Organizations are turning to third-party E911 services to gain management capabilities they can’t get natively from their IP telephony provider, according to a report from Nemertes Research.
IP telephony providers may offer basic 911 management capabilities, such as tracking phone locations, but organizations may have needs that go beyond phone tracking. The report, sponsored by telecom provider West Corporation, lists the main reasons why organizations would use third-party E911 services.
Some organizations may deploy third-party E911 management for call routing to ensure an individual 911 call is routed to the correct public safety answering point (PSAP). Routing to the correct PSAP is difficult for organizations with remote and mobile workers. But third-party E911 services can offer real-time location tracking of all endpoints and use that information to route to the proper PSAP, according to the report.
Many larger organizations have multivendor environments that may include multiple IP telephony vendors. Third-party E911 services offer a single method of managing location information across endpoints, regardless of the underlying telephony platform.
The report also found third-party E911 management can reduce costs for organizations by automating the initial setup and maintenance of 911 databases in the organization. Third-party E911 services may also support centralized call routing, which could eliminate the need for local PSTN connections at remote sites and reduce the operating and hardware expenses at those sites.

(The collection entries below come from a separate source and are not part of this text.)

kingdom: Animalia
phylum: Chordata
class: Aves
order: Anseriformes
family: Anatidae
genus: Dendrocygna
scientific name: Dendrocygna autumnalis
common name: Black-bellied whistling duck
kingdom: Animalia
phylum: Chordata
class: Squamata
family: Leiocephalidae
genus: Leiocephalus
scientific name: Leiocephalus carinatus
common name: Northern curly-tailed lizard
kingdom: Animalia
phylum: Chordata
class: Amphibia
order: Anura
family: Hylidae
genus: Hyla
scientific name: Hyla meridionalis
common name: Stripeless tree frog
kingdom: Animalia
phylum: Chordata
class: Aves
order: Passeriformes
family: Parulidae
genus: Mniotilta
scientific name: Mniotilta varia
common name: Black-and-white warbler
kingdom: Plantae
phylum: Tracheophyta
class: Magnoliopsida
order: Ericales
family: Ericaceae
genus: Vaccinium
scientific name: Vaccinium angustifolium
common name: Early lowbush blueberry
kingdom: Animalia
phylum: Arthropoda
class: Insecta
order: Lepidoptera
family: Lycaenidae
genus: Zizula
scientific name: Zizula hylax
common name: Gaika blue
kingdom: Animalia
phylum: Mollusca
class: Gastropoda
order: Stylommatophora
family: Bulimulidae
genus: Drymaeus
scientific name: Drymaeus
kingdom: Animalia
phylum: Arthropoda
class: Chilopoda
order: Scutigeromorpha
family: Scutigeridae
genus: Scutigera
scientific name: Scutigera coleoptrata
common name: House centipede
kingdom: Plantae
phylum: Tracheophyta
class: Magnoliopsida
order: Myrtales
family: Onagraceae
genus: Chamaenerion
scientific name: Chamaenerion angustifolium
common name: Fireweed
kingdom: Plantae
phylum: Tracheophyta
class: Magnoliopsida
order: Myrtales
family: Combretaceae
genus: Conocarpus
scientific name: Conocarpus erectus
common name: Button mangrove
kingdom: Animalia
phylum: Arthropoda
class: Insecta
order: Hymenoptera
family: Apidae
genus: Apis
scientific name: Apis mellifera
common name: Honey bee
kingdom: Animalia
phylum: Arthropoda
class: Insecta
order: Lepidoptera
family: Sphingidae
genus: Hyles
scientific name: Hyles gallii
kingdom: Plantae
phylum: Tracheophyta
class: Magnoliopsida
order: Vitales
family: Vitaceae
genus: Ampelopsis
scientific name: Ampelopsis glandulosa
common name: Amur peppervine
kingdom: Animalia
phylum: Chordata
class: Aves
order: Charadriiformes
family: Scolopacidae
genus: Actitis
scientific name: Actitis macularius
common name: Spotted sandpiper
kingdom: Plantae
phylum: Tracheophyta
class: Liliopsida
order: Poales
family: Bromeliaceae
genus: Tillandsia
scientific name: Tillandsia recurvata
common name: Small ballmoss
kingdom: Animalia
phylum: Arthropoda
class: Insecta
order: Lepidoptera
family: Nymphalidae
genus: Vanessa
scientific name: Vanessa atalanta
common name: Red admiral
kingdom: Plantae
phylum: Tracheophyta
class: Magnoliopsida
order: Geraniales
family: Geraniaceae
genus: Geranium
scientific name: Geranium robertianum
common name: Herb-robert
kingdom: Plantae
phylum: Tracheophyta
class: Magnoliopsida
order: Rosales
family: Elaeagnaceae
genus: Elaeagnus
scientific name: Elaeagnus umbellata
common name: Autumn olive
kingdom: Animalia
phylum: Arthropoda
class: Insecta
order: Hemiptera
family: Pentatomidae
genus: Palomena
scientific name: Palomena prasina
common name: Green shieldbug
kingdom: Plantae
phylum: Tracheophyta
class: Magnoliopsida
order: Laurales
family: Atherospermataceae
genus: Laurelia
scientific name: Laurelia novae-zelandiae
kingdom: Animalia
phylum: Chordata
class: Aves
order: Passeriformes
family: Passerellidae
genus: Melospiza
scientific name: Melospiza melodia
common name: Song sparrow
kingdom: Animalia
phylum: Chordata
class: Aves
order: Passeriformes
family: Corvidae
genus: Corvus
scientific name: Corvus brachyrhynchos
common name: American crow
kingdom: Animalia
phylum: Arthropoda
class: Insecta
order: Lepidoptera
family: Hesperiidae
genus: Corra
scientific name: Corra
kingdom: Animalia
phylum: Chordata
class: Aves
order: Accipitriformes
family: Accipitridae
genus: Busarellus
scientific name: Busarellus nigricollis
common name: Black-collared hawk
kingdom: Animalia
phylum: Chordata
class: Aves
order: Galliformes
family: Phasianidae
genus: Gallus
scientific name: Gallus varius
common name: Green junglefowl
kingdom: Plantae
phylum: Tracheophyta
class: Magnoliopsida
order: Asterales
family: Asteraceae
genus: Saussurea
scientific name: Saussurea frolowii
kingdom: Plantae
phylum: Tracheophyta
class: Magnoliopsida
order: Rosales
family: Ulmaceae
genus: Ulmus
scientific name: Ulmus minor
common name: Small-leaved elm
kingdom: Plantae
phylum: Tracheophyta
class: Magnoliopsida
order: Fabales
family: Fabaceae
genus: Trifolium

Genesys unveils Amazon integration
Contact center vendor Genesys, based in Daly City, Calif., revealed an Amazon Web Services partnership that integrates AI and Genesys’ PureCloud customer engagement platform.
Genesys has integrated PureCloud with Amazon Lex, a service that lets developers build natural language, conversational bots, or chatbots. The integration allows businesses to build and maintain conversational interactive voice response (IVR) flows that route calls more efficiently.
Amazon Lex helps IVR flows better understand natural language by enabling IVR flows to recognize what callers are saying and their intent, which makes it more likely for the call to be directed to the appropriate resource the first time without error.
The chatbot integration also allows organizations to consolidate multiple interactions into a single flow that can be applied over different self-service channels. This reduces the number of call flows that organizations need to maintain and can simplify contact center administration.
The chatbot integration will be available to Genesys customers in 2018.
Conference calls face user, security challenges
A survey of 1,000 professionals found that businesses in the U.S. and U.K. are losing $34 billion due to delays and distractions during conference calls, a significant increase from $16 billion in a 2015 survey.
The survey found employees waste an average of 15 minutes per conference call getting it started and dealing with distractions. More than half of respondents said distractions have a moderate-to-major negative effect on productivity, enthusiasm to participate and the ability to concentrate.
The survey was conducted by remote meetings provider LoopUp and surveyed 1,000 professionals in the U.S. and U.K. who regularly participate in conference calls at organizations ranging from 50 to more than 1,000 employees.
The survey also found certain security challenges with conference calls. Nearly 70% of professionals said it’s normal to discuss confidential information over a call, while more than half of respondents said it’s normal to not know who is on a call.
Users are also not fully comfortable with video conferencing, according to the survey. Half of respondents said video conferencing is useful for day-to-day calls, but 61% still prefer to use the phone to dial in to conference calls.